My response to that is, "So what?" Jesus never said His followers would be perfect.  In fact, His commands and teachings assume they won't be.  Even His twelve Apostles got yelled at from time to time--for their lack of faith, their lack of commitment, their lack of understanding, and quite a few other things.
That does not invalidate their relationship with Him, nor does it invalidate my relationship with Him, or yours.
All it says is, "Christians are sinners."
Well, Duh!
If they weren't sinners, why would they need a Savior? If I wasn't a sinner, I could go to heaven all on my own. It's my sin that makes me "fall short of the glory of God," and I NEED a Savior.  That Savior has to be one who can give God reason to forgive me for my sins, one who can pick me up and lead me into a better life than I could have chosen for myself, one who can pick me up, dust me off, and send me back on the true path after I've really fallen, or the whole thing--the whole Christian thing--is no good. If I can't be sure I'll get to eternal life after this, why bother to believe?
So I do believe, and perhaps you do as well, not because someone smarter than you or me told us it was the thing to do, but because we've both partaken of the personal miracle that started when we believed in through His Son, Jesus.

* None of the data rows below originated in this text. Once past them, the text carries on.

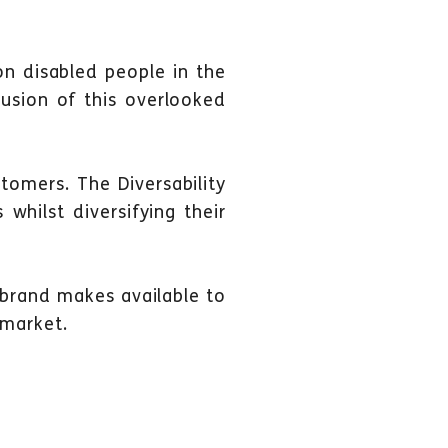
n disabled people in the
usion of this overlooked
tomers. The Diversability
 whilst diversifying their
 brand makes available to
 market.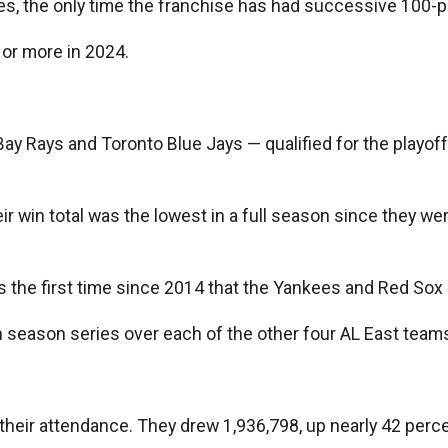
s, the only time the franchise has had successive 100-p
 or more in 2024.
y Rays and Toronto Blue Jays — qualified for the playoff
win total was the lowest in a full season since they wer
s the first time since 2014 that the Yankees and Red Sox
on season series over each of the other four AL East team
their attendance. They drew 1,936,798, up nearly 42 perce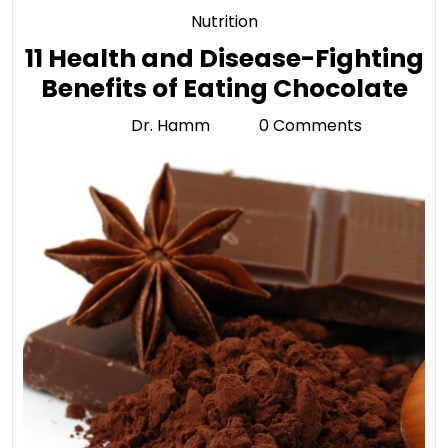
Category
Nutrition
11 Health and Disease-Fighting
11
Benefits of Eating Chocolate
He
Dr. Hamm
0 Comments
Dr.
an
Hamm
Di
Fig
Ben
of
Ea
Ch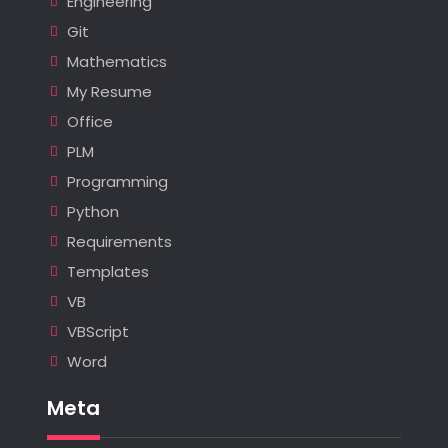
Engineering
Git
Mathematics
My Resume
Office
PLM
Programming
Python
Requirements
Templates
VB
VBScript
Word
Meta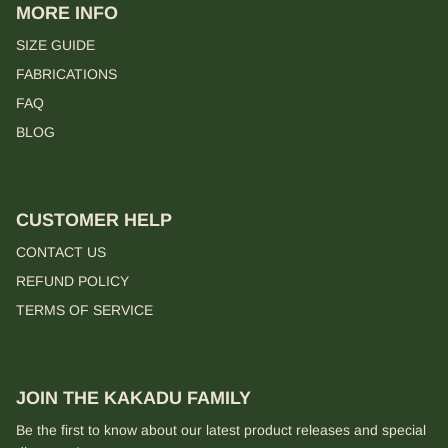
MORE INFO
SIZE GUIDE
FABRICATIONS
FAQ
BLOG
CUSTOMER HELP
CONTACT US
REFUND POLICY
TERMS OF SERVICE
JOIN THE KAKADU FAMILY
Be the first to know about our latest product releases and special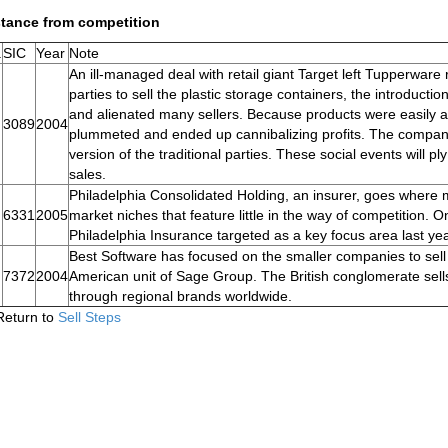
stance from competition
.
SIC
Year
Note
An ill-managed deal with retail giant Target left Tupperware
parties to sell the plastic storage containers, the introducti
and alienated many sellers. Because products were easily avai
3089
2004
plummeted and ended up cannibalizing profits. The company 
version of the traditional parties. These social events will 
sales.
Philadelphia Consolidated Holding, an insurer, goes where m
6331
2005
market niches that feature little in the way of competition. 
Philadelphia Insurance targeted as a key focus area last yea
Best Software has focused on the smaller companies to sell
7372
2004
American unit of Sage Group. The British conglomerate sells
through regional brands worldwide.
Return to
Sell Steps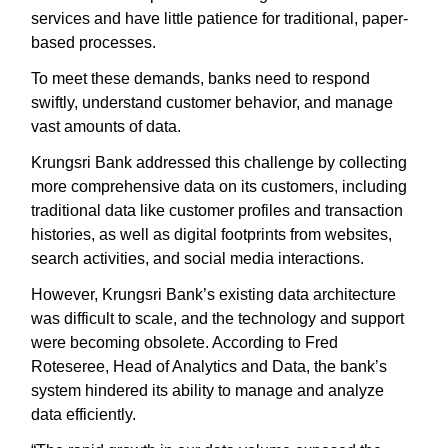
services and have little patience for traditional, paper-
based processes.
To meet these demands, banks need to respond
swiftly, understand customer behavior, and manage
vast amounts of data.
Krungsri Bank addressed this challenge by collecting
more comprehensive data on its customers, including
traditional data like customer profiles and transaction
histories, as well as digital footprints from websites,
search activities, and social media interactions.
However, Krungsri Bank’s existing data architecture
was difficult to scale, and the technology and support
were becoming obsolete. According to Fred
Roteseree, Head of Analytics and Data, the bank’s
system hindered its ability to manage and analyze
data efficiently.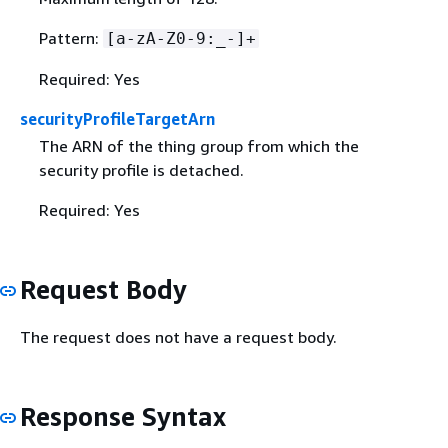
Pattern:
[a-zA-Z0-9:_-]+
Required: Yes
securityProfileTargetArn
The ARN of the thing group from which the
security profile is detached.
Required: Yes
Request Body
The request does not have a request body.
Response Syntax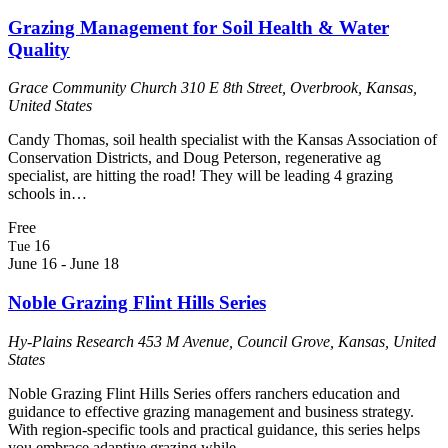
Grazing Management for Soil Health & Water
Quality
Grace Community Church
310 E 8th Street, Overbrook, Kansas,
United States
Candy Thomas, soil health specialist with the Kansas Association of
Conservation Districts, and Doug Peterson, regenerative ag
specialist, are hitting the road! They will be leading 4 grazing
schools in…
Free
16
Tue
June 16
-
June 18
Noble Grazing Flint Hills Series
Hy-Plains Research
453 M Avenue, Council Grove, Kansas, United
States
Noble Grazing Flint Hills Series offers ranchers education and
guidance to effective grazing management and business strategy.
With region-specific tools and practical guidance, this series helps
you embrace adaptive grazing while…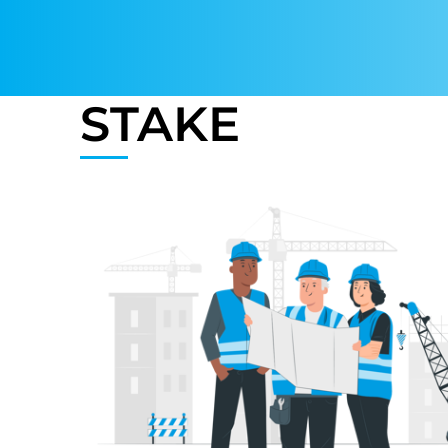
STAKE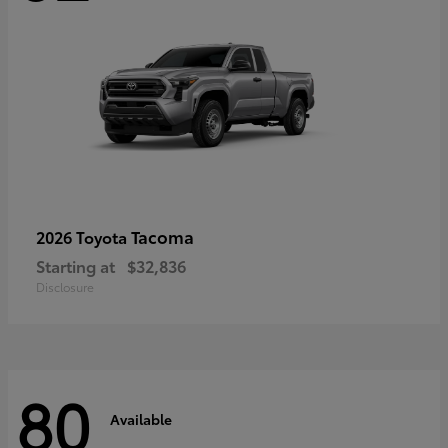
Tacoma
2026 Toyota
Starting at
$32,836
Disclosure
80
Available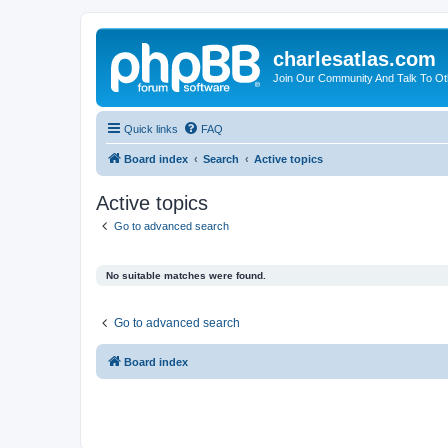
charlesatlas.com
Join Our Community And Talk To Oth
Quick links
FAQ
Board index
Search
Active topics
Active topics
Go to advanced search
No suitable matches were found.
Go to advanced search
Board index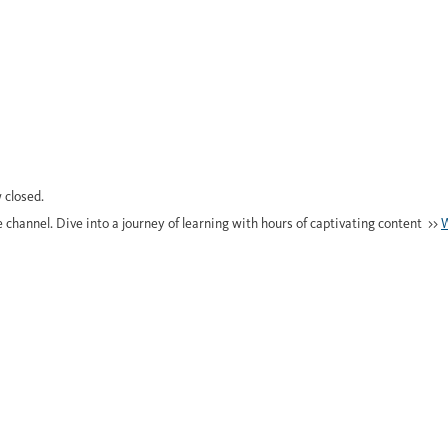
 closed.
e channel. Dive into a journey of learning with hours of captivating content >>
W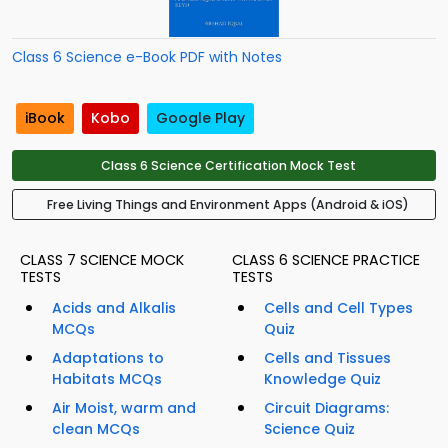
Class 6 Science e-Book PDF with Notes
iBook
Kobo
Google Play
Class 6 Science Certification Mock Test
Free Living Things and Environment Apps (Android & iOS)
CLASS 7 SCIENCE MOCK
CLASS 6 SCIENCE PRACTICE
TESTS
TESTS
Acids and Alkalis
Cells and Cell Types
MCQs
Quiz
Adaptations to
Cells and Tissues
Habitats MCQs
Knowledge Quiz
Air Moist, warm and
Circuit Diagrams:
clean MCQs
Science Quiz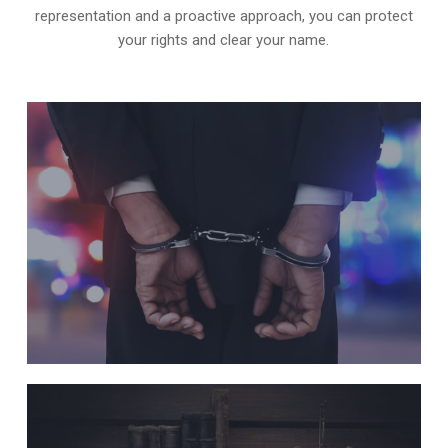
representation and a proactive approach, you can protect
your rights and clear your name.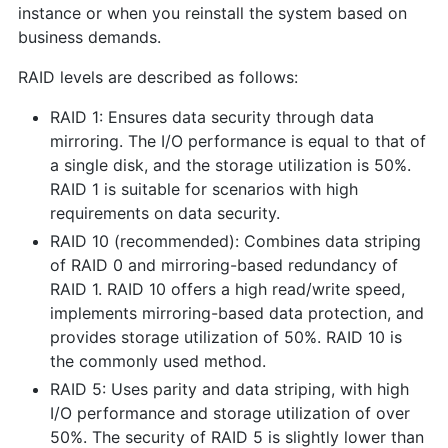
instance or when you reinstall the system based on
business demands.
RAID levels are described as follows:
RAID 1: Ensures data security through data
mirroring. The I/O performance is equal to that of
a single disk, and the storage utilization is 50%.
RAID 1 is suitable for scenarios with high
requirements on data security.
RAID 10 (recommended): Combines data striping
of RAID 0 and mirroring-based redundancy of
RAID 1. RAID 10 offers a high read/write speed,
implements mirroring-based data protection, and
provides storage utilization of 50%. RAID 10 is
the commonly used method.
RAID 5: Uses parity and data striping, with high
I/O performance and storage utilization of over
50%. The security of RAID 5 is slightly lower than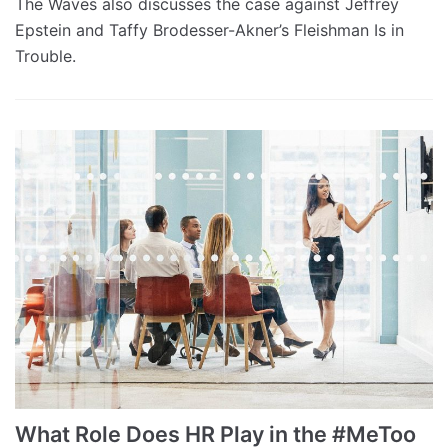
The Waves also discusses the case against Jeffrey
Epstein and Taffy Brodesser-Akner’s Fleishman Is in
Trouble.
What Role Does HR Play in the #MeToo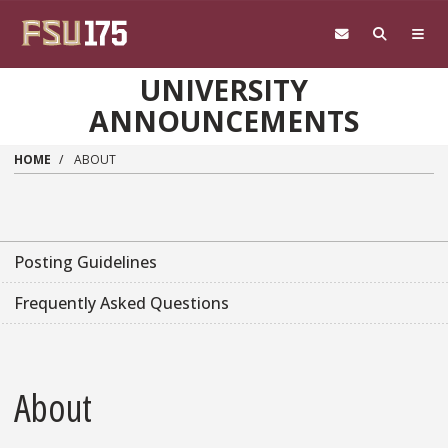
Skip to main content
UNIVERSITY
ANNOUNCEMENTS
HOME
ABOUT
Posting Guidelines
Frequently Asked Questions
About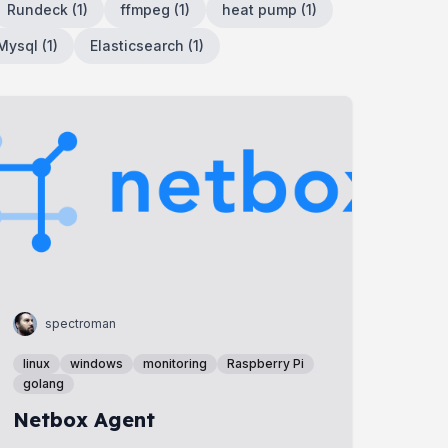
Rundeck
(
1
)
ffmpeg
(
1
)
heat pump
(
1
)
Mysql
(
1
)
Elasticsearch
(
1
)
spectroman
linux
windows
monitoring
Raspberry Pi
golang
Netbox Agent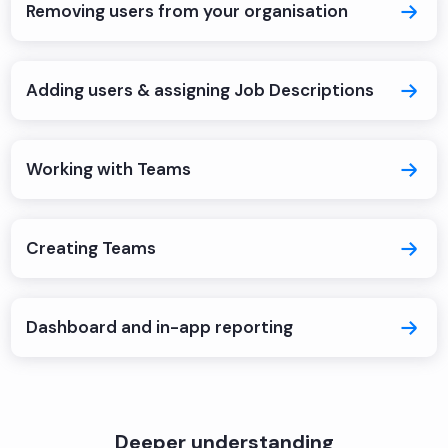
Removing users from your organisation
Adding users & assigning Job Descriptions
Working with Teams
Creating Teams
Dashboard and in-app reporting
Deeper understanding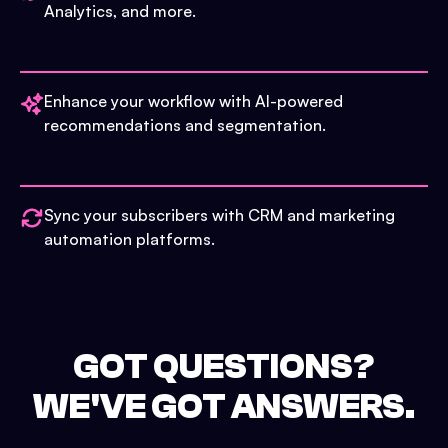
Analytics, and more.
Enhance your workflow with AI-powered
recommendations and segmentation.
Sync your subscribers with CRM and marketing
automation platforms.
GOT QUESTIONS?
WE'VE GOT ANSWERS.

Please don't ask me to explain.  Explaining what happened to me at my conversion would be like me asking you to explain the origin of the universe, or like me asking you to explain why the stars are fusion powered, or where the oil we use to produce gasoline in our cars really comes from.  You cannot do any of these things, because you can't go back in time and watch it happen, so you don't really KNOW.  Same with conversion.  Even though it happened to me, and it's the "real-est" thing I've ever experienced, and even though He's been real in my life ever since, I cannot tell you what happened. I know I entered a permanent relationship with Him.  That I do know. The theologians (and I am one of those) tell you all kinds of fine words that supposedly explain it all, but they don't.  It's kind of like being alive.  You know you're alive, and you can see that other people are alive, but you really don't know what "alive" is.  You are there. You are conscious. You feel, and think, and love, and hate, and hurt, and cry.  You have children (some of you), and you rejoice that they are alive, devastated if they die, but what is life?  We don't really understand it.
In the same way, I can't understand my eternal life, my relationship with God, but I for sure know it's real.  It's as real to me as any other part of my life, and more real than some.
I know I was forgiven of my sins.  I could FEEL God's acceptance so many years ago.  I could tell that I was / am different.
Am I still a sinner? Yes.  In spades.  For me, sin is an inescapable reality, and I know I'm not perfect. So what?  I try, and will keep doing so until He takes me Home.
Christmas is what started all this.  When Jesus came, He changed everything.  He filled all the ancient prophecies with reality.  He made my life--the spiritual life--possible.
For that, I am grateful every day, and often every hour, because He is so dang REAL.